I've suggested (& published in 21 journal papers) a new theory called quantised inertia (or MiHsC) that assumes that inertia is caused by horizons damping quantum fields. It predicts galaxy rotation & lab thrusts without any dark stuff or adjustment. My University webpage is here, I've written a book called Physics from the Edge and I'm on twitter as @memcculloch. Most of my content is at patreon now: here

Sunday 30 September 2012

Gravity beyond Einstein

Last Thursday I presented a talk at a "Gravity beyond Einstein" workshop at the Institute of Physics in London. First of all, the fact that the IoP's Gravity Group set up this workshop shows that they are open to new ideas, which is great. There were also many talented young physicists there, who I think only lacked the freedom to create, which means the freedom the "break" things, if justified. The impression I got was that the other speakers were trying to get beyond Einstein by bending his field equations using extra terms, tensors & dimensions, but without breaking anything. The resulting theories were full of adjustable parameters, like Ptolemy's epicycles.

Einstein was aware that general relativity (GR) was not the final word (see Surely You're Joking Mr Feynman, page 80, lines 12-14). He spent his last years trying to replace it, but was working without the help of the 'anomalies' (experimental signposts) that he had had before for special relativity (the Michelson-Morley experiment) and quantum mechanics (Lenard's photoelectric experiment). The relevant clues for the next generation theory: the galaxy rotation problem, the supernova data and spacecraft trajectories, only appeared much later in the 1970s, 1980s & 1990s and the replacement of machine-based thinking with information technology has occured recently too. GR is still rather entrenched, but all theories are flawed. They are like mathematical cartoons of nature, not the thing itself, and theorists sometimes forget that.

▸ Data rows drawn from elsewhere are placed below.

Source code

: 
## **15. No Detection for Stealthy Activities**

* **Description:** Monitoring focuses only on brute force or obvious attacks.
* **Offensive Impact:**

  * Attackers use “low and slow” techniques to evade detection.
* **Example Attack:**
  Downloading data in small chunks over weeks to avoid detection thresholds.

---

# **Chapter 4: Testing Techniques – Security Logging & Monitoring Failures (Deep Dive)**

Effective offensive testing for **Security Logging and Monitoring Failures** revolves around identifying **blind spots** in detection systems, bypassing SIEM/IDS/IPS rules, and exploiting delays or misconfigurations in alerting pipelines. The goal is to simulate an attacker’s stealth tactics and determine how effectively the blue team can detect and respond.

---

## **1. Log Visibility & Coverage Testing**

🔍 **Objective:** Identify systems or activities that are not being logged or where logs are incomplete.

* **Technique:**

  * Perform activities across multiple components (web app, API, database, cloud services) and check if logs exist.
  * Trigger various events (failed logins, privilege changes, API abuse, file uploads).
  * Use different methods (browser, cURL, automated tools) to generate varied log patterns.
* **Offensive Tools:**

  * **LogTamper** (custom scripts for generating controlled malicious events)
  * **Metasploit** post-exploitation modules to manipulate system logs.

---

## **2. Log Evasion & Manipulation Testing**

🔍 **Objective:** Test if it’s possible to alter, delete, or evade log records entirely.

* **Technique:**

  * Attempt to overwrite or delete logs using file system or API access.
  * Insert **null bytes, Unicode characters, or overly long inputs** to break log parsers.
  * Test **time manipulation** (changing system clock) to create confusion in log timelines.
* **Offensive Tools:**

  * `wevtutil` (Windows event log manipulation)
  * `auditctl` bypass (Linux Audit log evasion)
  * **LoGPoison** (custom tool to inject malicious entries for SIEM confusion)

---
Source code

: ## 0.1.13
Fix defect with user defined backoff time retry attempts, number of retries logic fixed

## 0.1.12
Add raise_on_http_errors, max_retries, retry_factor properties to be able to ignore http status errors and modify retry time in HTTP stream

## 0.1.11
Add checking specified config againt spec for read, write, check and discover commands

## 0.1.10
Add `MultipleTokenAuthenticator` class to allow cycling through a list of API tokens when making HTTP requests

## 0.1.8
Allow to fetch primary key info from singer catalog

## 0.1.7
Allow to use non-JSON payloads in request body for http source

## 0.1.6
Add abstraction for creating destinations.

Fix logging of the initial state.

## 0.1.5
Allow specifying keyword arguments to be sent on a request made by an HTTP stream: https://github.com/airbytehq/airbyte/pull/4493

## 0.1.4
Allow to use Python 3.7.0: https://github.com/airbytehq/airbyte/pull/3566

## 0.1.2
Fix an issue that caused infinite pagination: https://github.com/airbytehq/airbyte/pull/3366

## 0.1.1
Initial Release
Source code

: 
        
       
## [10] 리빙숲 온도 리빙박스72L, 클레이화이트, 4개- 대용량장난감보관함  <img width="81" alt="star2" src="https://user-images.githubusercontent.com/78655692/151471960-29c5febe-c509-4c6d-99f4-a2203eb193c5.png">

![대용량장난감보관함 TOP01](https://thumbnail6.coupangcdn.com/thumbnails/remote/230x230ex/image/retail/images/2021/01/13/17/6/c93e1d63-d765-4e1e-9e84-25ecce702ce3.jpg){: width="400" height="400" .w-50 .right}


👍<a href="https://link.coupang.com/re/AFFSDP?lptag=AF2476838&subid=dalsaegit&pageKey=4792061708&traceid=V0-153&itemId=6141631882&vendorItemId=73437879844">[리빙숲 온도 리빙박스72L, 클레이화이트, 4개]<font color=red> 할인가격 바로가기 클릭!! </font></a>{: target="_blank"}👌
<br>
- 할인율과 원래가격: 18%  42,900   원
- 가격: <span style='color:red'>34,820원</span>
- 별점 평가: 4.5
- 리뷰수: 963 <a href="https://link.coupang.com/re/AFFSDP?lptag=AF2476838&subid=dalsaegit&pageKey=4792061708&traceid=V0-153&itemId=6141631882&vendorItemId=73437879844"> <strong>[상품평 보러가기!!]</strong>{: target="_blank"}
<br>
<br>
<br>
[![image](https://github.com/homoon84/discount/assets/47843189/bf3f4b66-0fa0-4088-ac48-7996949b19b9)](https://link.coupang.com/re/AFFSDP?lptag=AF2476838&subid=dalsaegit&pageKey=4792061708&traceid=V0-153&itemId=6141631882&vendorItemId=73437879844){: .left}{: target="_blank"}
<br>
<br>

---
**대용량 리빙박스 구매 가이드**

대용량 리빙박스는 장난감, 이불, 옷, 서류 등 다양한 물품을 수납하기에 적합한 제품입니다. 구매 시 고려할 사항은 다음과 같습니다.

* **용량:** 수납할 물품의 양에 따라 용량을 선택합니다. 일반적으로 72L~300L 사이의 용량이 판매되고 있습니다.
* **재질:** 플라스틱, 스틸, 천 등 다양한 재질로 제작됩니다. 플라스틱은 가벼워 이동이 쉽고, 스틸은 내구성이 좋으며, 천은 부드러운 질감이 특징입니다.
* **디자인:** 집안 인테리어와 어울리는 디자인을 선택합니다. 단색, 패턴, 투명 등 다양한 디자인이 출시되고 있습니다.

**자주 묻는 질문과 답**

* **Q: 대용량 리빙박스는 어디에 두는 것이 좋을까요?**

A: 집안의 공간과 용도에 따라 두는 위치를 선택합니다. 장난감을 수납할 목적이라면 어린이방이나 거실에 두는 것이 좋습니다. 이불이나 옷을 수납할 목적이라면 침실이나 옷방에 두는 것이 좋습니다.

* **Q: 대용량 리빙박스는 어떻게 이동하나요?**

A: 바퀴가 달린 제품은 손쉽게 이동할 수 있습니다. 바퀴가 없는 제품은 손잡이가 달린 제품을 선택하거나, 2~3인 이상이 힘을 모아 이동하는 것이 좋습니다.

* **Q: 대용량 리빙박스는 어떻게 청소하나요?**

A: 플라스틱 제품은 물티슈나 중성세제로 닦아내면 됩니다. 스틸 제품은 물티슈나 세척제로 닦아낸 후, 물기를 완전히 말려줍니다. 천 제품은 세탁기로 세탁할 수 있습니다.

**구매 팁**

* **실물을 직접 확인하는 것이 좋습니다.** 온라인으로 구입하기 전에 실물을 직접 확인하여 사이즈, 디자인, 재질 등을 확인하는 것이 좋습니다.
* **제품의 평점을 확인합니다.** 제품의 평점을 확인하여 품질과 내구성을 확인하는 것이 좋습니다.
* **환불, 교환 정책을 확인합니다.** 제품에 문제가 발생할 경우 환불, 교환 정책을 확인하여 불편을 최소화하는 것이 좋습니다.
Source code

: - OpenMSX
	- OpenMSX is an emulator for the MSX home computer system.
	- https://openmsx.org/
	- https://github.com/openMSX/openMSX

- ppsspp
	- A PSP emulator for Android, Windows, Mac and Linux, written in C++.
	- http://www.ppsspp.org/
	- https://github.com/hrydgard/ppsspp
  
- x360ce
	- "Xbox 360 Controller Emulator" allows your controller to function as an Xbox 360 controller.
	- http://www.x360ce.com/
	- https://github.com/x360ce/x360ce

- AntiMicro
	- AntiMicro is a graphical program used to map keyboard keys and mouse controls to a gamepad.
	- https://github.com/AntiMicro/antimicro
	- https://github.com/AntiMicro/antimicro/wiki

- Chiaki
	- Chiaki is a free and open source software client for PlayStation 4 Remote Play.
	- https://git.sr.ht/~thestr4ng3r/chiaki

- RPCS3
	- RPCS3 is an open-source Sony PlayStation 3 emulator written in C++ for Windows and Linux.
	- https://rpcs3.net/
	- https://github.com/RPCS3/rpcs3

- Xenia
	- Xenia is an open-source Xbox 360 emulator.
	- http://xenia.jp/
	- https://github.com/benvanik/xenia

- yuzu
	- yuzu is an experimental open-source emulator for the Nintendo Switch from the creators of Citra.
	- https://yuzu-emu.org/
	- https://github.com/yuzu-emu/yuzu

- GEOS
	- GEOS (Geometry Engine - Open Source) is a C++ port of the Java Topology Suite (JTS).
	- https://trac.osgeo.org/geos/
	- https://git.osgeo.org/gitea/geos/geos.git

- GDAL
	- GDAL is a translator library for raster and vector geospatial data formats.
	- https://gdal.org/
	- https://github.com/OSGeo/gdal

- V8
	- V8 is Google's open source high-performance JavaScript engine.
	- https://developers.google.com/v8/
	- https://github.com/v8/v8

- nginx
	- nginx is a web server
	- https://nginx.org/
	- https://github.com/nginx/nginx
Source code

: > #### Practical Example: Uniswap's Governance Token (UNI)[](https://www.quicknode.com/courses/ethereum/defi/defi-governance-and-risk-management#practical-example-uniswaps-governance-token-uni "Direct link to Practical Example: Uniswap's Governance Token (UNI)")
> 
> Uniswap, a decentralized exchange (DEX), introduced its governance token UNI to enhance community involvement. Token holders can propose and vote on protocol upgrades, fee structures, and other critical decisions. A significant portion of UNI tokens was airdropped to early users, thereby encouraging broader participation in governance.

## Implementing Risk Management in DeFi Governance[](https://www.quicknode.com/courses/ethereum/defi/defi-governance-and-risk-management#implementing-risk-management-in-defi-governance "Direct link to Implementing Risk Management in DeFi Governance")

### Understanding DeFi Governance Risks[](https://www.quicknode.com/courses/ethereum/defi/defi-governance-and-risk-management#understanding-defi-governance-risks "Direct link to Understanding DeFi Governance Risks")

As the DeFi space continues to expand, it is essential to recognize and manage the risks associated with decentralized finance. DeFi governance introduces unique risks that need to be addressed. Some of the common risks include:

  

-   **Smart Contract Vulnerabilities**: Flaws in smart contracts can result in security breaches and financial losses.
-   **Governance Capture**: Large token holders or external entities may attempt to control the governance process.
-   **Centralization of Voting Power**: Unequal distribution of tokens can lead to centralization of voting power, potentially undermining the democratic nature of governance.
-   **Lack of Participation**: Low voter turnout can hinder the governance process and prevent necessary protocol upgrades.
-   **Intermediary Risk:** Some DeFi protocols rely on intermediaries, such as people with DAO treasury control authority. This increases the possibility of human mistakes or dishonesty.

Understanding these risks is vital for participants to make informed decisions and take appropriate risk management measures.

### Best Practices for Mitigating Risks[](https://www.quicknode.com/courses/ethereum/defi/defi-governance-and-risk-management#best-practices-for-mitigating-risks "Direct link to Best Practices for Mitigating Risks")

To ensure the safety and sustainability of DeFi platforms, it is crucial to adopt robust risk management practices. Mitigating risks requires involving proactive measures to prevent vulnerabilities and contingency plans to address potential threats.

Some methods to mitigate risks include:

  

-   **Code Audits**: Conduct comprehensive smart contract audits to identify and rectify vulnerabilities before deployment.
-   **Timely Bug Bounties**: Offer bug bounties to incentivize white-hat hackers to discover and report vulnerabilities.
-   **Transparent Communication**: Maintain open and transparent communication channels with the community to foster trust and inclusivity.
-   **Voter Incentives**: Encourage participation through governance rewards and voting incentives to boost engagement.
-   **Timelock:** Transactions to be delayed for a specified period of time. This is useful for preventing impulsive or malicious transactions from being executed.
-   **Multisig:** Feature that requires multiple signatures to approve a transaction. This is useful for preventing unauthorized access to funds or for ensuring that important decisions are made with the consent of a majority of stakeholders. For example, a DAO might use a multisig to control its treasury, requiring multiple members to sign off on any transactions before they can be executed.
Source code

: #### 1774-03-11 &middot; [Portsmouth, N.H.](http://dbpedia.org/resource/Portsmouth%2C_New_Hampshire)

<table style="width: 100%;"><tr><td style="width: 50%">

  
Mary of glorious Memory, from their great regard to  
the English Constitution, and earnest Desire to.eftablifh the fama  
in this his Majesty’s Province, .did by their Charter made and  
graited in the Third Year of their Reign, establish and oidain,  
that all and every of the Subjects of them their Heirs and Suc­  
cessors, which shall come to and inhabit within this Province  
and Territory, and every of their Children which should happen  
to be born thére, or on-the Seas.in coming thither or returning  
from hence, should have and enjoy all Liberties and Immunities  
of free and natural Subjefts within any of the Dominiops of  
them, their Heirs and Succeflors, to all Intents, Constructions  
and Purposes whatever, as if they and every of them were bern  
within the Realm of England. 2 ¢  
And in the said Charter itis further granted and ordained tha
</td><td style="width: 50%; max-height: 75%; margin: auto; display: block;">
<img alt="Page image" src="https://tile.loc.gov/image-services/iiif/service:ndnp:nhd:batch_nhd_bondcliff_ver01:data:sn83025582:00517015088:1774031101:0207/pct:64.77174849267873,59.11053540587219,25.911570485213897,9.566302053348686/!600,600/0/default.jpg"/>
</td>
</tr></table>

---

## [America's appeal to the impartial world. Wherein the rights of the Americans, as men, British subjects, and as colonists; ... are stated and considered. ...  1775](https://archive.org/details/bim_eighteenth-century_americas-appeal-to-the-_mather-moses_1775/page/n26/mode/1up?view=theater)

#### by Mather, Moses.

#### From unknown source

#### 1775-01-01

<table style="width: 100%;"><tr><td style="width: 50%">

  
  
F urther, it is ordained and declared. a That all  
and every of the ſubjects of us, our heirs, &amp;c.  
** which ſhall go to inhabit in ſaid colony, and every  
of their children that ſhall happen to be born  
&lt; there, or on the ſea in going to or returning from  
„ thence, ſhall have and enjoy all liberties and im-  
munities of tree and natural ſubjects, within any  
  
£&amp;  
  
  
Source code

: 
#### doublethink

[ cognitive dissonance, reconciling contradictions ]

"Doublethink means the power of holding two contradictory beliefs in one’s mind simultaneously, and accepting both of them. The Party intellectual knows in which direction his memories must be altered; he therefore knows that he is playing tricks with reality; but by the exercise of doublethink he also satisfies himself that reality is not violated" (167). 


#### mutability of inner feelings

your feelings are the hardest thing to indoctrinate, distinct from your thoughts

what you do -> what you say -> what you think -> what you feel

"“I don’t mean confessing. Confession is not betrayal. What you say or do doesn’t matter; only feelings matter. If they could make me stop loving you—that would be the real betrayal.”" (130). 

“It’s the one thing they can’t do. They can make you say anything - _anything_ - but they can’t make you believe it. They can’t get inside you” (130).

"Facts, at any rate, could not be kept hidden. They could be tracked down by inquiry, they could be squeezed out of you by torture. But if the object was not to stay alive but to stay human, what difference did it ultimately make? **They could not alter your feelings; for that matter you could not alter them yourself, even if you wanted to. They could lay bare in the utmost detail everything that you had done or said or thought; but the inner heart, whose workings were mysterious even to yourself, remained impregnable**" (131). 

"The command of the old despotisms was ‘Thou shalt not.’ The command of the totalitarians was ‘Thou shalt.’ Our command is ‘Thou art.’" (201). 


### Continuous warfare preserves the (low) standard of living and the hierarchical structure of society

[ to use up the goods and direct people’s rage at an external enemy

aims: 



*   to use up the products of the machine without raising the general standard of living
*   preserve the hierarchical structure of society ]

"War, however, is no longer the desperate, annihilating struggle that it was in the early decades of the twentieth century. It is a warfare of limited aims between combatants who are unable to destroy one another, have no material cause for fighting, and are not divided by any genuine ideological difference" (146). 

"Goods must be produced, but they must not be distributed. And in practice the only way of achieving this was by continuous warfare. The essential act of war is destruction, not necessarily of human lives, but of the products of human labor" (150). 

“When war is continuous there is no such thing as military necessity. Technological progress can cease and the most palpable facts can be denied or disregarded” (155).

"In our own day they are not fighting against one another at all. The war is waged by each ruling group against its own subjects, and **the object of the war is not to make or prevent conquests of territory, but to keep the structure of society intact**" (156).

I think my attitude is better. In my talk I started from an anomalous observation: the galaxy rotation problem, tested a simple new physical principle that has no adjustable parameters (MiHsC) on this problem, obtained good agreement and made further predictions that can be tested.

It is time we had the confidence to replace GR, and that cannot be done by bending it, it must be done at a deeper level. I think MiHsC (quantised inertia) is a step towards that because, to summarise: it agrees with the data without adjustable parameters, it is simple, it makes predictions from parameters that can be fairly directly observed like baryonic matter, the speed of light and the Hubble scale rather than things that cannot be directly observed like dark matter, curved space and extra dimensions, and rather than the old machine-based physics, it points towards a new way of thinking based on information.

For further details see: http://arxiv.org/abs/1207.7007 (Published in Astrophysics and Space Science, online early) and a more accessible account of it is here.

Thursday 13 September 2012

QI & MoND vs the data: new figure.

Someone helpfully suggested that I should redo the Figure that I published in this paper (in Astrophysics and Space Science) using a vertical log scale, and the result is much clearer and is shown below. This Figure shows the baryonic mass of the astronomical system in Solar masses along the x axis, from the light dwarf galaxies, through gas discs and spiral galaxies and up to galaxy clusters. The vertical log axis shows the rotation speed of the system in km/s. The black circles are the observations (from McGaugh et al., 2010).

MoND predicts the two dotted lines, but to do this you must "tune" its adjustable parameter (a0) by hand to be 1.2x10^-10 m/s^2 or 2x10^-10 m/s^2. Quantised inertia (MiHsC) predicts the dashed line without any adjustable parameters. See here or the preprint for more details. So both MoND and MiHsC agree with the data within its uncertainty but MoND has to be "tuned" to fit, whereas MiHsC works as it is.